### Фрагмент документа
•••

Мне тоже очень понравилось выступление Валерии Пустовой. Это, конечно, не совсем наша сегодняшняя тема, потому что Валерия несколько отошла в сторону, но я хочу ей в поддержку сказать вот о чем. У нас в ПЕН-клубе недавно было обсуждение романов «Зулейха открывает глаза» и «Обители», и после двух часов разговора мы пришли к сходным выводам. Все-таки оба этих романа — скорее продукт, чье воздействие на аудиторию заранее просчитано, и в этом случае мы имеем дело с особой жанровой формой.
Что же касается нашей темы — «Роман в толстом литературном журнале», то, во-первых, я довольно много езжу по России и заметила, что сегодня почтовыми лошадьми просвещения являются не переводчики, а наши толстые журналы. Как известно, книжная продукция доходит совсем не до каждого города, но в какую бы библиотеку — брянскую или рязанскую — мы ни приехали, на полках стоят толстые журналы, и люди, в общем, знают тех писателей, которые в них публикуются. Во-вторых, большинство ныне известных писателей моего или более младшего поколения прошли через толстые журналы и получали премии от этих толстых журналов, что для нас как для прозаиков было исключительно важно. И я с удовольствием передаю слово Андрею Арьеву, который нашу сегодняшнюю тему знает как никто.

•••

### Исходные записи

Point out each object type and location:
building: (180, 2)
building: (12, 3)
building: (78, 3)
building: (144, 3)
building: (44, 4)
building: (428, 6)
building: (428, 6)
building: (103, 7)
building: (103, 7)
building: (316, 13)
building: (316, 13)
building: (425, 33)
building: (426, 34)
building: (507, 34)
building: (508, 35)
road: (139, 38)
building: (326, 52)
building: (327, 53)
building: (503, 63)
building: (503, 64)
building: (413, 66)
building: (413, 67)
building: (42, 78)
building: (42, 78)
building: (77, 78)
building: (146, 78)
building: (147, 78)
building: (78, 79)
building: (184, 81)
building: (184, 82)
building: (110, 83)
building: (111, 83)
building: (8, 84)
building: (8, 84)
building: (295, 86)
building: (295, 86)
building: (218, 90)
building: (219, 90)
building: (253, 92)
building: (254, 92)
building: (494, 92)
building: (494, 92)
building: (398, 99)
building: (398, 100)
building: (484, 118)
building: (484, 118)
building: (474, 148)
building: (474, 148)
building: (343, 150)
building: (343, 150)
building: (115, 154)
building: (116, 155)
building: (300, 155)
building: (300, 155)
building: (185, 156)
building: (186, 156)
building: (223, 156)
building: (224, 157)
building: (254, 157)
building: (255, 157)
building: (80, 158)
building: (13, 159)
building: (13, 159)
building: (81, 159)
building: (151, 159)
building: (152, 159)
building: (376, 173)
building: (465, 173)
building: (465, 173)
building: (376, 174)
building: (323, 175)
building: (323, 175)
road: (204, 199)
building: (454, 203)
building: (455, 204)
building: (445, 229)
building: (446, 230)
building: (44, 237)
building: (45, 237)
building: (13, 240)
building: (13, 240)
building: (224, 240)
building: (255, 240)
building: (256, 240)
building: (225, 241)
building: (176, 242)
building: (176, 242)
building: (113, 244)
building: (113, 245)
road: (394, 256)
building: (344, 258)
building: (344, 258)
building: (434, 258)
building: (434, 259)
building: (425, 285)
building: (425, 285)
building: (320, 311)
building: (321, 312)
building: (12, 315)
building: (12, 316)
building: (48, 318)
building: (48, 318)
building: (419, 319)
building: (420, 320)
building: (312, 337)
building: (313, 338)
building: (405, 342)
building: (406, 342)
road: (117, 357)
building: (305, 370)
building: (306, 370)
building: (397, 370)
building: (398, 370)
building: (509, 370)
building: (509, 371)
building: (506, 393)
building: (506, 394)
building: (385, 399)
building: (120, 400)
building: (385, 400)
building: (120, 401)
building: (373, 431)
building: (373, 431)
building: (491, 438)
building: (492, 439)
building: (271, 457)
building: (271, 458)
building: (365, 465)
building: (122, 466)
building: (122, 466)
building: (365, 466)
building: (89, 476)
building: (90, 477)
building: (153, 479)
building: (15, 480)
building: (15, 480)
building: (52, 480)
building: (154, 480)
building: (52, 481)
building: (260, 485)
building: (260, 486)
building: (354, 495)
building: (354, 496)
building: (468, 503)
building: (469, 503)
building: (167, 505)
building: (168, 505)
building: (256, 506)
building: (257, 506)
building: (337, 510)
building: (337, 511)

•••

### Ваши задания
A: Объясните, почему в выступлении о толстых журналах именно их, а не переводчиков названы сегодня «почтовыми лошадьми просвещения». Ответ должен занимать от одного до трёх предложений.
B: Какие романы недавно обсуждали в ПЕН-клубе, согласно выступлению о толстых журналах?
C: Напишите продолжение выступления о толстых журналах, начиная сразу после его последней фразы.

### Ответы по заданиям
A: Книжная продукция доходит далеко не до каждого города, а толстые журналы стоят на полках в любой библиотеке, будь то брянская или рязанская. Поэтому люди знают писателей, которые в этих журналах публикуются.

B: Романы «Зулейха открывает глаза» и «Обитель».

C:
Андрей Арьев. Когда я сюда ехал, мне вот что пришло в голову… В «Звезду» сейчас прислали пачку писем Лидии Никаноровой, художницы, которая провела свою жизнь в эмиграции — во Франции, в Турции — и писала оттуда письма в Россию. Эти письма попали потом к Вениамину Каверину и он написал на их основе замечательный роман «Перед зеркалом», который сам считал своим лучшим произведением. Так вот, в 1971 году Каверин опубликовал «Перед зеркалом» в журнале «Звезда». Через сорок лет, в 2011 году, в журнал пришла небольшая рукопись, где рассказывалось о настоящей героине этого романа, потому что Каверин, конечно, использовал ее письма, но по праву романиста вычеркивал многое, переписывал, вводил каких-то выдуманных персонажей и т. д. А Никанорова действительно была знакома с Цветаевой, с другими деятелями русского зарубежья… Из ее писем многое можно было понять, и вот такую подборочку небольшую в 2011-м мы опубликовали, и получился очень интересный документальный фон романа Каверина «Перед зеркалом», в свое время тоже, как я сказал, напечатанного в «Звезде».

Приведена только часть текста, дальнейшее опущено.